ST. LOUIS (KMOX) - Nearly 4,000 United Auto Workers in Wentzville, Missouri could walk out on the job this week unless a deal is reached.

Time is of the essence as the United Auto Workers and the "Big Three" U.S. automakers in Ford, General Motors and Stellantis negotiate a new labor contract, which expires at 11:59 p.m. Thursday, Sept. 14.


Contract negotiations have been tense and a potential strike looms, one that could impact around 146,000 workers throughout the country, including 4,000 in Wentzville, Missouri alone.

UAW Local 2250 president Katie Deatheridge says they are waiting and preparing for a strike.

"It's not looking well, we'll say that," say Deatheridge, "We'll coming down to the deadline here. At a local level, we are hitting and waiting."

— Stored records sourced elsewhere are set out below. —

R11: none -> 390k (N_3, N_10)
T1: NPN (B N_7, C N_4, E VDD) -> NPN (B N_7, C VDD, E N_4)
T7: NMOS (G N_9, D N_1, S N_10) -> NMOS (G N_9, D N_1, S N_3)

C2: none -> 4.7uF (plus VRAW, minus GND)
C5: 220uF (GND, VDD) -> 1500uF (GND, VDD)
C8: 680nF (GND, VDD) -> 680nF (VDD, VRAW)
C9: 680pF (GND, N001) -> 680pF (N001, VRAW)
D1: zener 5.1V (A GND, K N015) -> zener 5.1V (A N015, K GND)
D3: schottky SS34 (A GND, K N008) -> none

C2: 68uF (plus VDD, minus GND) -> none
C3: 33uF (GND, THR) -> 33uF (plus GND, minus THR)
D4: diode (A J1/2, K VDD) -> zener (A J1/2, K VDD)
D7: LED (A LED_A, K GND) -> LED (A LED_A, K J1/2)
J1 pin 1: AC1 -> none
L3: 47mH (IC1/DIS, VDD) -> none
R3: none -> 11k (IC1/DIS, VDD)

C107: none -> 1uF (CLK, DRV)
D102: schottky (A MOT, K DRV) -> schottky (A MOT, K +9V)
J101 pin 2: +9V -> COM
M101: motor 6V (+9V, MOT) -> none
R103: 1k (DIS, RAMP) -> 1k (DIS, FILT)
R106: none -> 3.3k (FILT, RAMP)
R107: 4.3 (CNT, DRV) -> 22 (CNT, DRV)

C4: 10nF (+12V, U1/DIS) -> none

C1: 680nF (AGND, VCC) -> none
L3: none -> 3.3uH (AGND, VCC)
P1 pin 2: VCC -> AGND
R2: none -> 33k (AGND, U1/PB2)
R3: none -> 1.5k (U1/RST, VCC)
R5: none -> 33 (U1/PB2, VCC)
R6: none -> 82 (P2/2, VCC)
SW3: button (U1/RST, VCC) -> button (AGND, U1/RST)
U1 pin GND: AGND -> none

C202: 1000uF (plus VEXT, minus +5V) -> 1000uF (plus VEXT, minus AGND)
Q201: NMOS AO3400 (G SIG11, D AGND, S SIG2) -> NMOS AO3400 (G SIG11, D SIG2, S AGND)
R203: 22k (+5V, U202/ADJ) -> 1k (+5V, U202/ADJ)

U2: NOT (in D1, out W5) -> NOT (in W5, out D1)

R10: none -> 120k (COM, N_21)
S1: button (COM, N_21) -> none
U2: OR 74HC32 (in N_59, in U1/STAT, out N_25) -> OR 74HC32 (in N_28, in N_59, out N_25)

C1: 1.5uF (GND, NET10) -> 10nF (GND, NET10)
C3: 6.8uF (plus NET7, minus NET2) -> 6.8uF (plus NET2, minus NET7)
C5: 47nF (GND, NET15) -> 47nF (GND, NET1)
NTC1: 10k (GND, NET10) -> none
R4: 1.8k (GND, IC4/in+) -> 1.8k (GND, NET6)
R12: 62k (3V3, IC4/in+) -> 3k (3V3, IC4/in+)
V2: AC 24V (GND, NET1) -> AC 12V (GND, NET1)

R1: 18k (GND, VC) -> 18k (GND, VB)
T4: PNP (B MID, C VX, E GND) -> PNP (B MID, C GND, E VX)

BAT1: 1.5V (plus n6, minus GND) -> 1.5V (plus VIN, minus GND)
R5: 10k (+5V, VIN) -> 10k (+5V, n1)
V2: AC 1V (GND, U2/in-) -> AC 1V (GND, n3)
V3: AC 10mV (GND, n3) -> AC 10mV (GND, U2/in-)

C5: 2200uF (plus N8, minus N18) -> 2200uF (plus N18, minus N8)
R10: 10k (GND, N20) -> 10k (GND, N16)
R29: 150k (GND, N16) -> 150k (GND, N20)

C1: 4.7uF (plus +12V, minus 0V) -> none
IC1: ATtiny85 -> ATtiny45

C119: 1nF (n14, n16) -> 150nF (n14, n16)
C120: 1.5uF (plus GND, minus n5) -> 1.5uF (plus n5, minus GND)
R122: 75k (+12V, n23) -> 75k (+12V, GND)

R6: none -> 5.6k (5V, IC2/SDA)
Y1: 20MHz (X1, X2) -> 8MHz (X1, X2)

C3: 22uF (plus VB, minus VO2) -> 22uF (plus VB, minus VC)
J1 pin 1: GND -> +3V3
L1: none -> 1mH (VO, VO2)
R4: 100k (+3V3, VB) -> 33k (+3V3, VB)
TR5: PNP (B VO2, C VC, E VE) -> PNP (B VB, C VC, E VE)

Among the list of demands the workers want include an immediate pay raise of 20%, followed by another four raises at 5% each. Altogether, hourly pay would increase by 46% spanning the four-year contract.

Workers are also demanding for a shift back to pensions, reinstated cost-of-living adjustments, a 32-hour workweek and elimination of compensation tiers, among other things.

Bloomberg Reporter David Welch told Total Information A.M. that even if a potentials strike lasts only a week and a half, it could cost all three motor companies billions of dollars.

"If (the workers) go out of all three companies, it would be a loss of $5.6 billion after only 10 days," said Welch, You stretch that out and obviously it will get much worst."

Welch says that the ripple effect of a strike stretches pretty far from not just the automobile industry.

"Steel and aluminum pricing, that all goes down with a strike," said Welch, "Some factories will have to cut workers off and slow production. This can have a far reaching impact."